-- TASK A --
Restate the stretch of the column on sexual experimentation from "Let’s talk about sex, baby." through "sooooo wants you.", substituting "Friday" for "Thursday".
-- TASK B --
Pull out every line of the listing that contains the string "slobode".

-- TEXT BLOCK --
- - -
Let’s talk about sex, baby. Let’s talk about you and me—and let’s talk about her, too.
You know her.
She swings by your dorm room every Thursday night at eight o’clock for an hour or so, spouting her teen angst in a sultry deep voice that belies her young age. She’s long and lean, her tan and unblemished skin spread over yoga-toned muscles like caramel frosting on a birthday cake. It’s been a rough year for her, what with her family problems and dealing with Ryan’s new uptight lab-partner-turned-squeeze. But ooh, did you see that hair flip, that wink, that seductive and deliberate planting of pearly front teeth into a plush, pink pillow of lower lip? She sooooo wants you.
Yeah, you. Marissa Cooper from The OC wants you, America, to join her in what is on its way to becoming a generational phenomenon: toying and experimenting with your sexual orientation. Teasers about Marissa’s foray into homosexuality with the statuesque bartender Alex—a cheap ratings ploy at best for the melodramatic Fox series—have been overplayed now for weeks on end.
But the greater trend really does exist, and such experimentation often begins on college campuses. It is more than clumsy girl-on-girl hookups at fraternity parties, photographic evidence of which are preserved for eternity in the annals of Community Webshots; it is more than the occasional jocular guy-to-guy butt-slap in the locker room after practice. It is the scientific method in sexuality—questioning, hypothesizing and acting on an inclination to try something entirely different. It is defying parentally supervised socialization that has marked your to-date development; it is determining the chemistry of attraction. Sure, the rhetoric goes, you might think you’re straight. But have you really ever tried anything else?
- - -
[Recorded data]
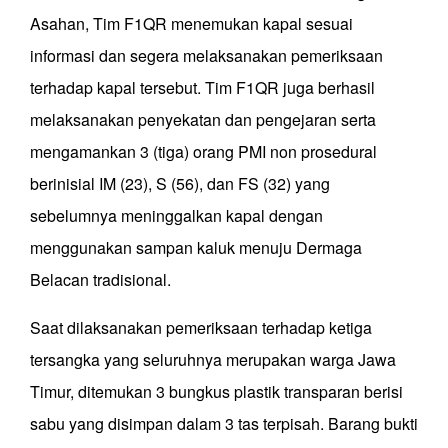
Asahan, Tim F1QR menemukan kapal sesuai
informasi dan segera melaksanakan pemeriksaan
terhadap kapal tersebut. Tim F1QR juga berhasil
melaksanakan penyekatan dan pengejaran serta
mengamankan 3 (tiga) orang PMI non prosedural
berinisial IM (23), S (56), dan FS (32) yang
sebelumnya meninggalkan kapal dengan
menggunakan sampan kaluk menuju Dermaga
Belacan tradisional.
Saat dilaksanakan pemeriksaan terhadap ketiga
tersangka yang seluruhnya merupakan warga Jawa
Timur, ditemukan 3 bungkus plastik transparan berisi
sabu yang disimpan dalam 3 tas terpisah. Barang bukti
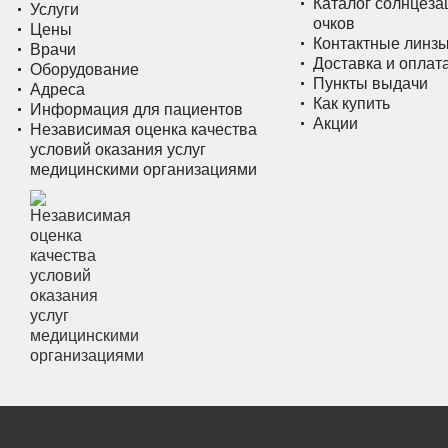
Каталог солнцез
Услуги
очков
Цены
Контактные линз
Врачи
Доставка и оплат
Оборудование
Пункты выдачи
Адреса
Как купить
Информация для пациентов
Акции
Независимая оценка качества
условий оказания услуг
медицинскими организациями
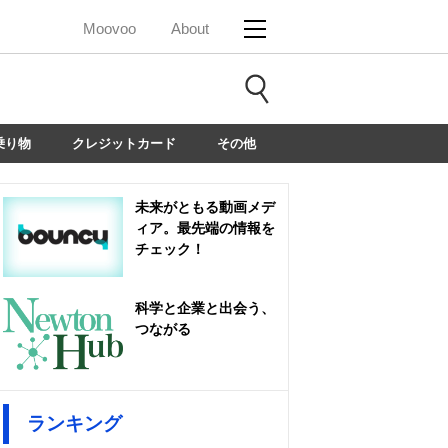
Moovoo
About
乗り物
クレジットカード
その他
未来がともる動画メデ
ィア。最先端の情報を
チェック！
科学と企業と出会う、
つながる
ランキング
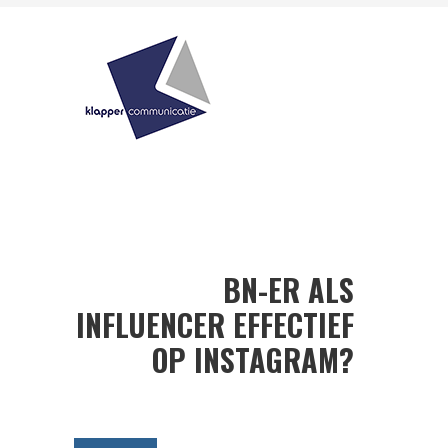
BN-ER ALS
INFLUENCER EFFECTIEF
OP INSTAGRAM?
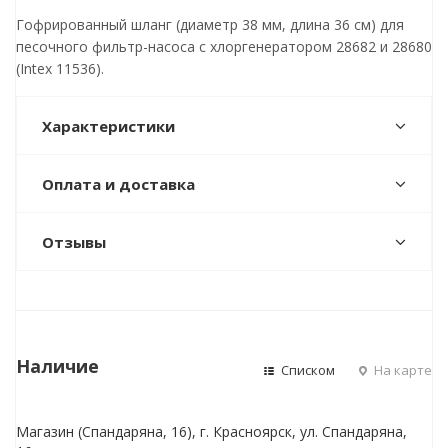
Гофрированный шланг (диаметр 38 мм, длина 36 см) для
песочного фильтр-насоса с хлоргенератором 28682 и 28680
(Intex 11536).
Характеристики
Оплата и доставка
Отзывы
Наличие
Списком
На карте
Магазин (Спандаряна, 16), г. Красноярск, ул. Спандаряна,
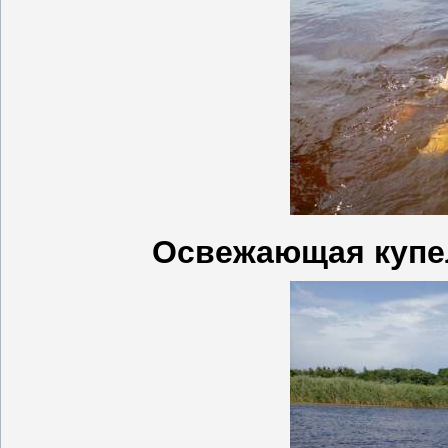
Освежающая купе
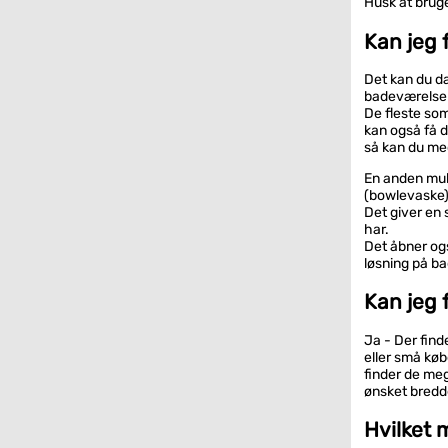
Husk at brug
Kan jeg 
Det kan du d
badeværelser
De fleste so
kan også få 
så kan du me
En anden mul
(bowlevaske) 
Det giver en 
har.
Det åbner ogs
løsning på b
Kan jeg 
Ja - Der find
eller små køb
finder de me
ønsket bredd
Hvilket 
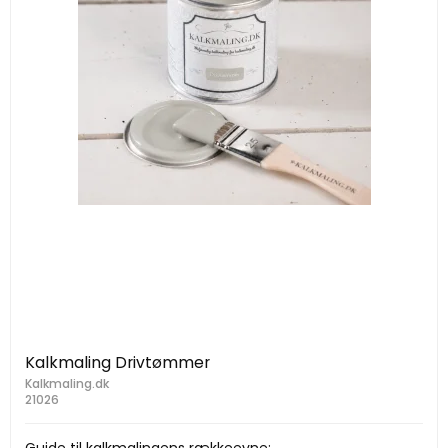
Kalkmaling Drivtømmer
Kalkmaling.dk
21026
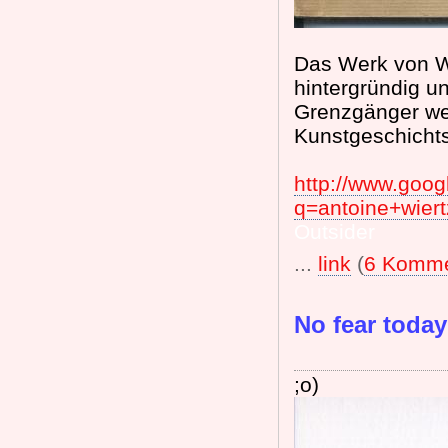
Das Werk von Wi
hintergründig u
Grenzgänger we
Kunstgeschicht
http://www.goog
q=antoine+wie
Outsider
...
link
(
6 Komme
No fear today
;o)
- - -
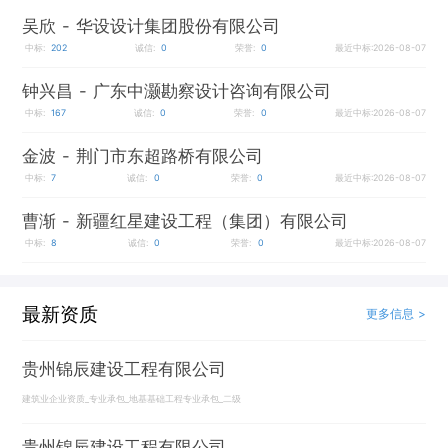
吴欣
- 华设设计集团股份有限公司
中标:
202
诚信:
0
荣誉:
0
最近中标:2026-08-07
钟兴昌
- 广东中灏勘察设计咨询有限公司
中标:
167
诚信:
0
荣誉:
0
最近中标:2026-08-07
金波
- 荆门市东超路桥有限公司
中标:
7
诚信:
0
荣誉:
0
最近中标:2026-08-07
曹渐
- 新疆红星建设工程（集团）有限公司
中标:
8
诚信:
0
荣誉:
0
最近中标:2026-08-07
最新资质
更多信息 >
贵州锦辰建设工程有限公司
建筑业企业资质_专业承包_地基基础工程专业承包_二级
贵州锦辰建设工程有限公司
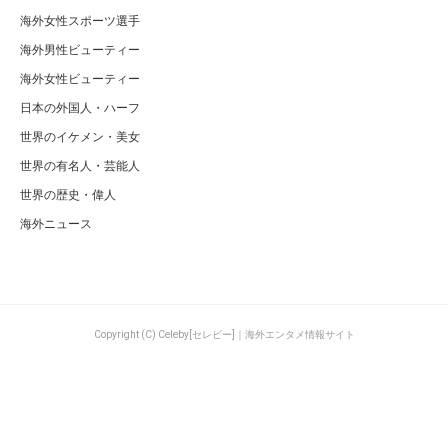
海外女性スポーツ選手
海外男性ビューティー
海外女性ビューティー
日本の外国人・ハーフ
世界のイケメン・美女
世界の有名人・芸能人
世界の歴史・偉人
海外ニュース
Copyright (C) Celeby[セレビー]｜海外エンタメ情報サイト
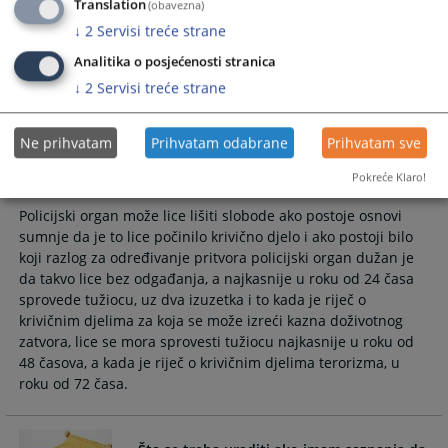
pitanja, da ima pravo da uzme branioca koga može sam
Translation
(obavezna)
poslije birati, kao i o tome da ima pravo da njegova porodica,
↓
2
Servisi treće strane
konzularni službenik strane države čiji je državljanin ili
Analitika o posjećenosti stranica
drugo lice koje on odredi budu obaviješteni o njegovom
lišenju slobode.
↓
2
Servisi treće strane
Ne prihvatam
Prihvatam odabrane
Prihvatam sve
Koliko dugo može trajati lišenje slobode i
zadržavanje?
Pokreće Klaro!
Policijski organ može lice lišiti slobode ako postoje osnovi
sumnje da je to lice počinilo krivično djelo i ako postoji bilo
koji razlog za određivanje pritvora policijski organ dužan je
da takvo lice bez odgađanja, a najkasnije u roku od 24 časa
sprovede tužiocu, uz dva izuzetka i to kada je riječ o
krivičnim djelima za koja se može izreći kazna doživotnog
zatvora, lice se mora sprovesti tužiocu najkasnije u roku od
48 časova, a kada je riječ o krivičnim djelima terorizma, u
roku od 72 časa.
- - -
-- EXPECTED OUTPUT A --
Let’s talk about sex, baby. Let’s talk about you and me—and let’s talk about her, too.
You know her.
She swings by your dorm room every Friday night at eight o’clock for an hour or so, spouting her teen angst in a sultry deep voice that belies her young age. She’s long and lean, her tan and unblemished skin spread over yoga-toned muscles like caramel frosting on a birthday cake. It’s been a rough year for her, what with her family problems and dealing with Ryan’s new uptight lab-partner-turned-squeeze. But ooh, did you see that hair flip, that wink, that seductive and deliberate planting of pearly front teeth into a plush, pink pillow of lower lip? She sooooo wants you.

-- EXPECTED OUTPUT B --
lišenju slobode.
Koliko dugo može trajati lišenje slobode i
Policijski organ može lice lišiti slobode ako postoje osnovi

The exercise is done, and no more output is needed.